Differance in Terms of Author-Function

Before I considered differance in terms of Foucault’s “What Is an Author?” I could not comprehend what Derrida meant by the term. 

Differance, as described by Jacques Derrida, does not have a simple definition. Differance encompasses the “’sumploke’ or ‘confluence of being’” and it also “refers to … the origin or production of differences and the differences between differences” (Derrida, 279). Furthermore, differance also “belongs to no category of being, present or absent” (Derrida, 282) because it is “undecided between active and passive” (Derrida, 284). Differance occurs when “language … becomes ‘historically’ constituted as a fabric of differences” (Derrida, 286), and signs are important in differance because of the arbitrariness they are characterized by that creates those differences between differences.

It is difficult to relate this variety of explanation for what differance is. In fact, just that statement may be incorrect because Derrida even says that “difference is not, does not exist” (Derrida, 282) and that differance is not a “concept, but the possibility of conceptuality” (Derrida, 285). Fortunately, after attempting to synthesize this text with another text, I gained some clarity in what Derrida means by differance.

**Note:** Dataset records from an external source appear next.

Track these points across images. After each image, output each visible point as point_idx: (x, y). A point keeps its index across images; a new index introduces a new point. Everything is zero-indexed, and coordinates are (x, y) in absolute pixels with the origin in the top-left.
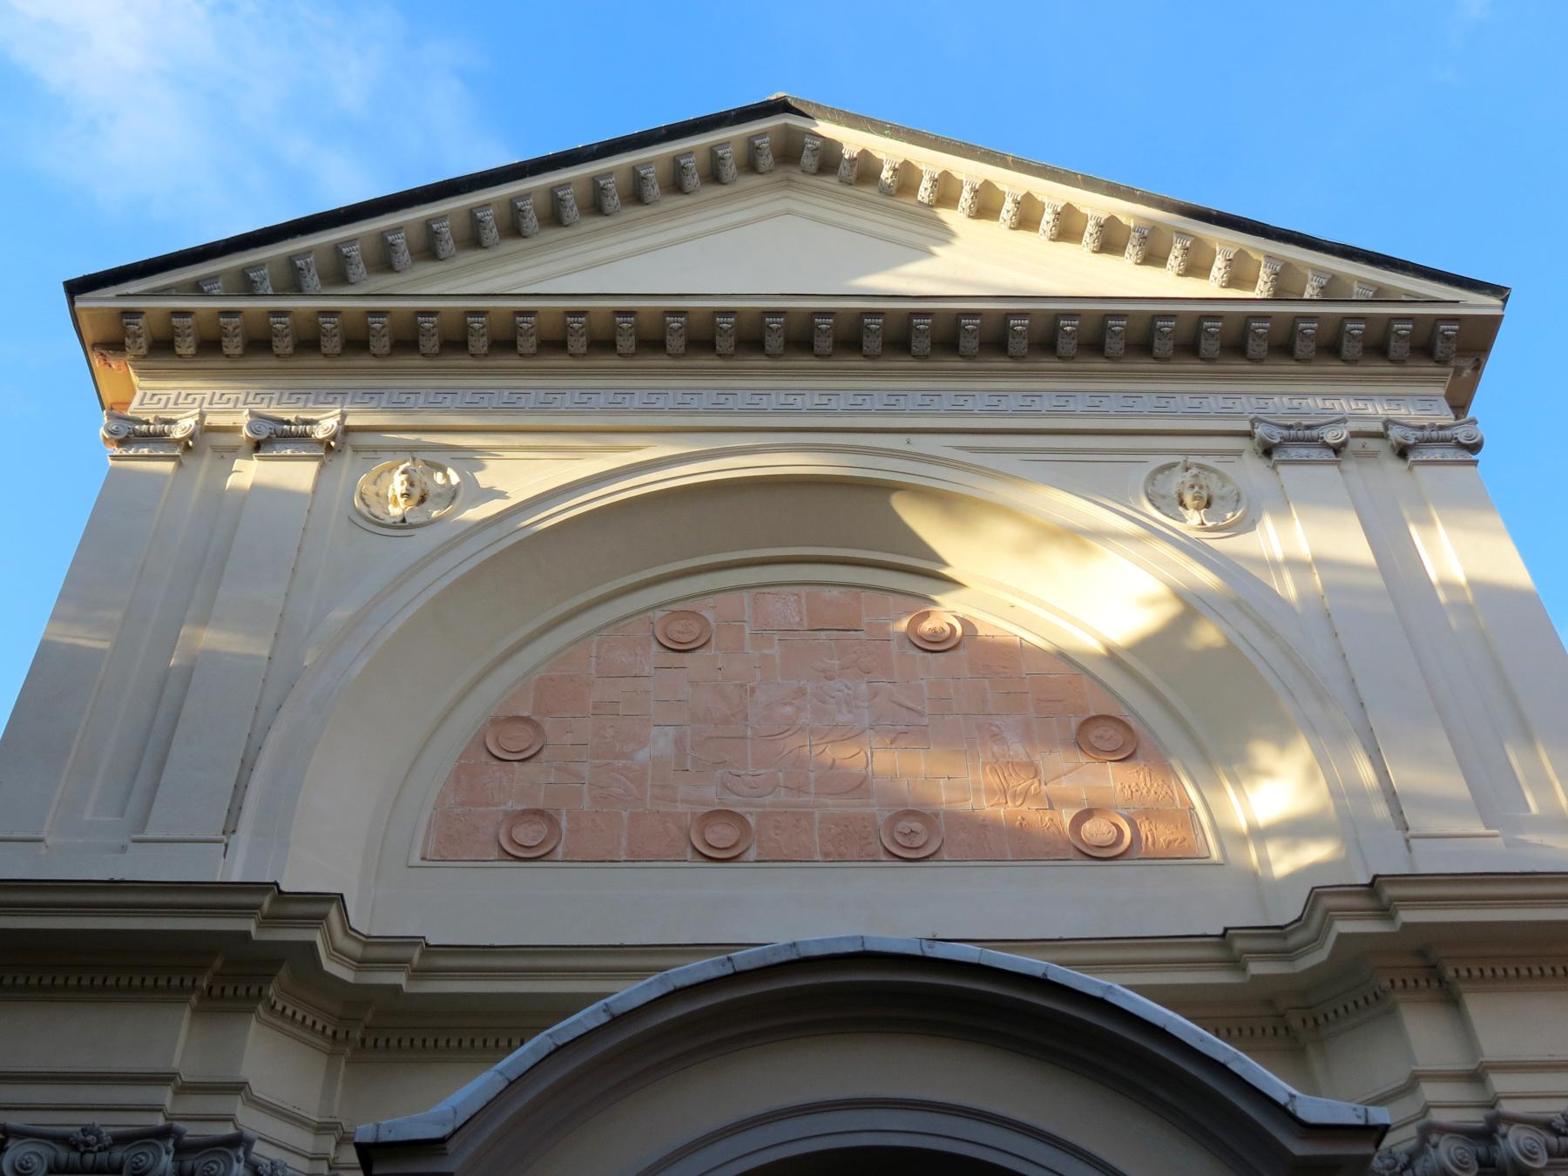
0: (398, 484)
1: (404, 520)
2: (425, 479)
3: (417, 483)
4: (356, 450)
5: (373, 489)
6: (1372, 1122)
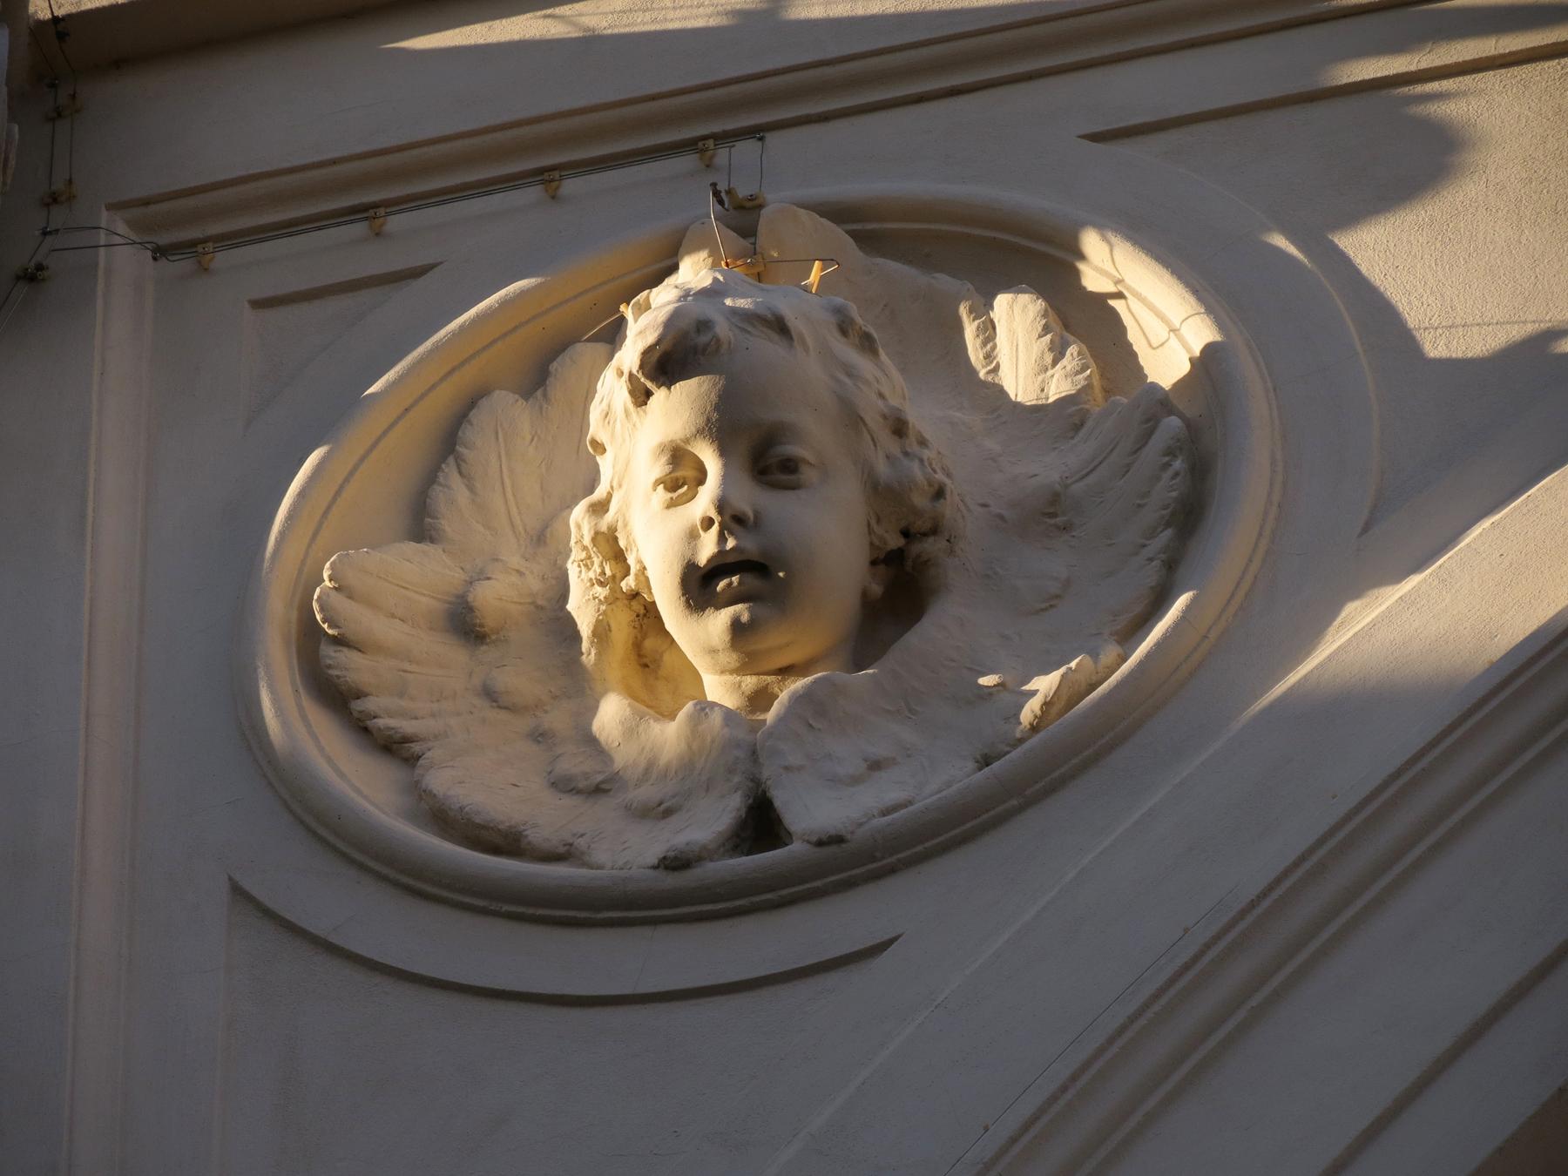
0: (638, 481)
1: (761, 824)
2: (885, 382)
3: (815, 438)
4: (186, 236)
5: (421, 573)
6: (59, 13)
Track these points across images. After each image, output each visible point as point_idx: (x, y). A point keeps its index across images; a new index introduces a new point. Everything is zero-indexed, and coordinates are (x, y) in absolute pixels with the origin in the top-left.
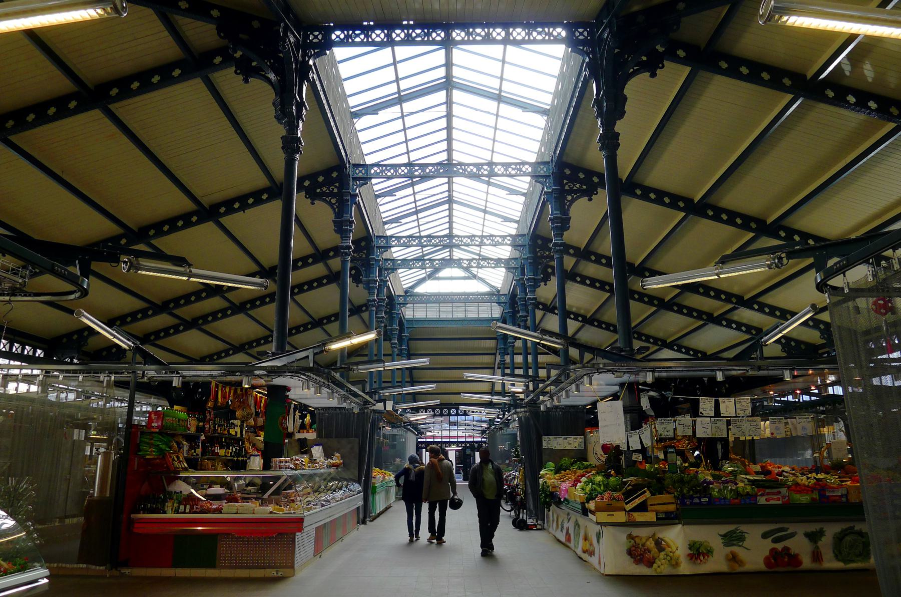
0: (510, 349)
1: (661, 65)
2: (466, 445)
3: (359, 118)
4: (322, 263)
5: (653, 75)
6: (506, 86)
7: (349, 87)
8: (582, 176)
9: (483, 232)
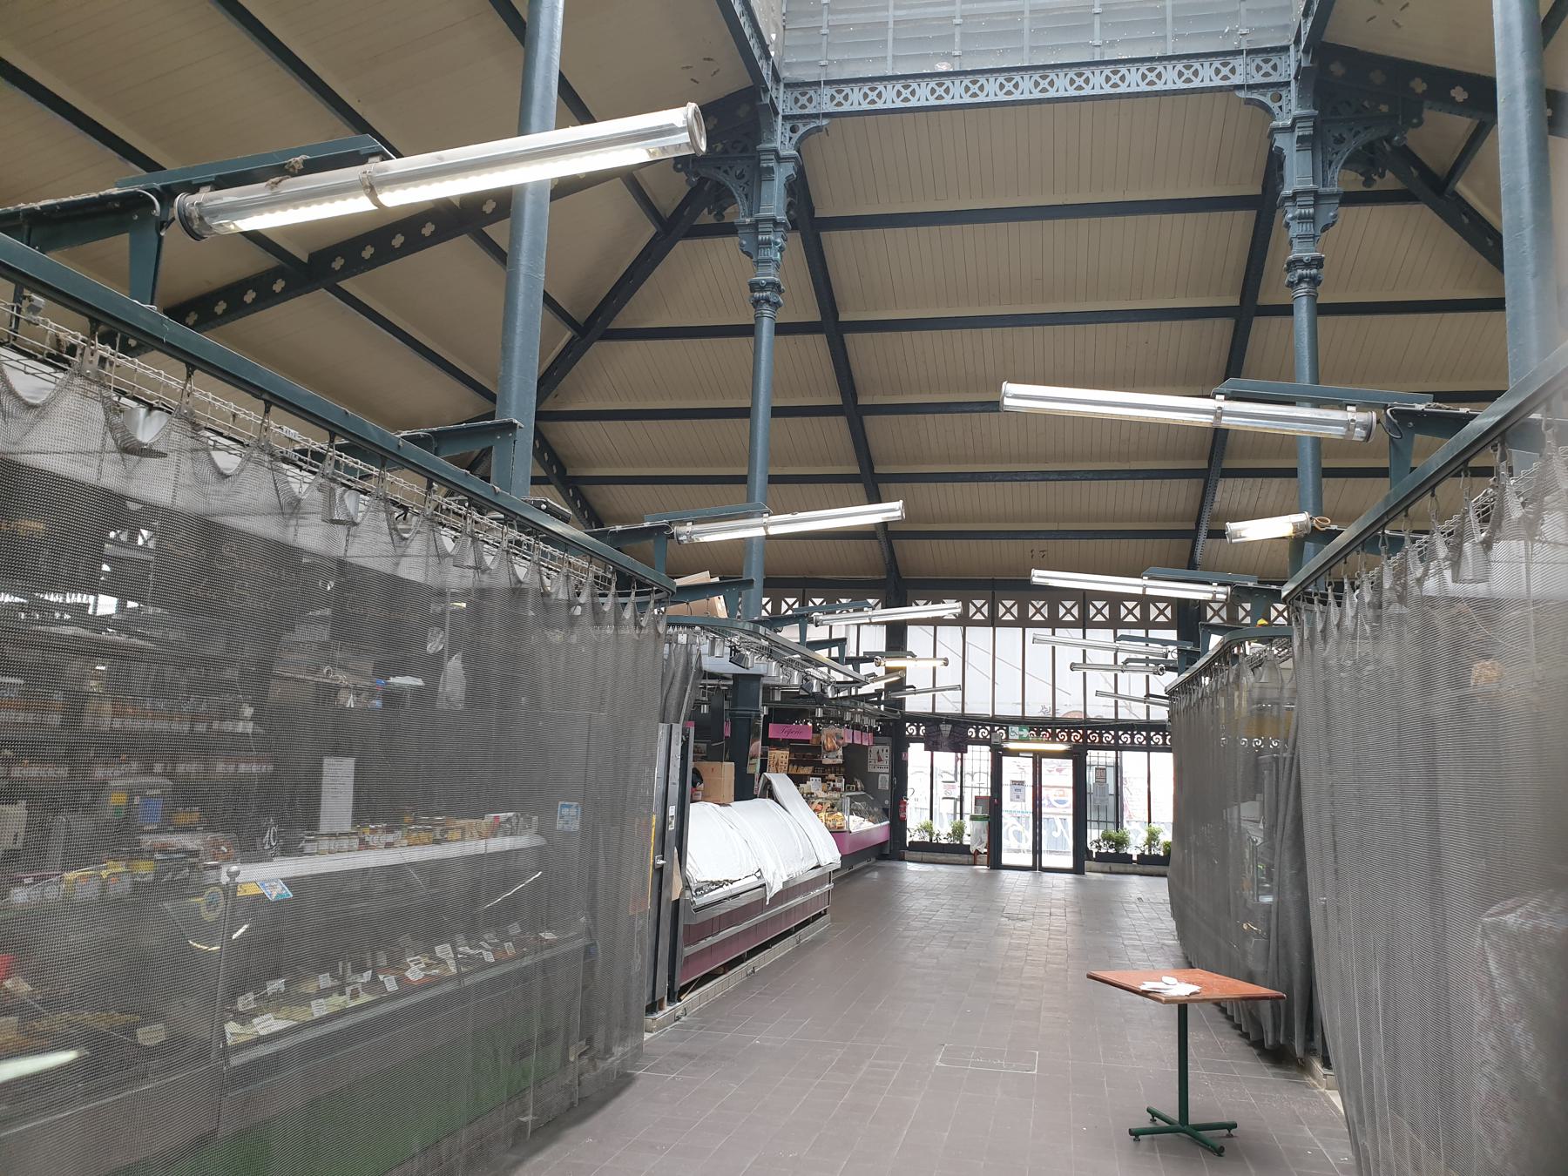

Like Derrida, Foucault discusses signification in his essay. When Foucault says “a proper name does not have just one signification” because “a name permits one to group together a certain number of texts, define them, differentiate them from and contrast them to others” (Foucault, 906-7) he is speaking in terms of differance. There are differences in the differences in the diverse ways that individual people and cultures define names, specifically the names of the author as the author-function.

One explanation in Derrida's essay that helped me get to know differance more was the simplistic statement that “since language has not fallen from the sky, it is clear that the differences have been produced” (Derrida, 286). In other words, implied differences have occurred historically and culturally over time. Foucault clearly relates differance and author-function when he states that “author-function … does not develop spontaneously … it is, rather, the result of a complex operation” (Foucault, 909).

Unfortunately, Foucault makes one major claim that drastically contrasts with Derrida’s stance in “Differance.” Derrida discusses the interconnectedness of language, as Julie Rivkin and Michael Ryan point out in “Introduction: Introductory Deconstruction.” They explain Derrida’s controversial idea of the supplement of the origin, which means that each word is not “an original presence” but “a supplementary relationship between terms” (Rivkin and Ryan, 259). James Herrick can also help us understand this distinction with his discussion of Derrida. Since Derrida argues that “concepts are invested with meaning by contrast with their opposites” (Herrick, 255) every “second term takes its place immediately because the ‘first’ depends on its difference from the second to ‘be’ anything” (Rivkin and Ryan, 259). On the other hand, Foucault insists that “the initiation of a discursive practice does not participate in its later transformations” (Foucault, 912) instead of words being “defined only in relation to one another, and by that to which they are opposed” (Herrick, 255).

In conclusion, differance can be understood in terms of Foucault’s view of author-function, but not in terms of Foucault’s views as a whole.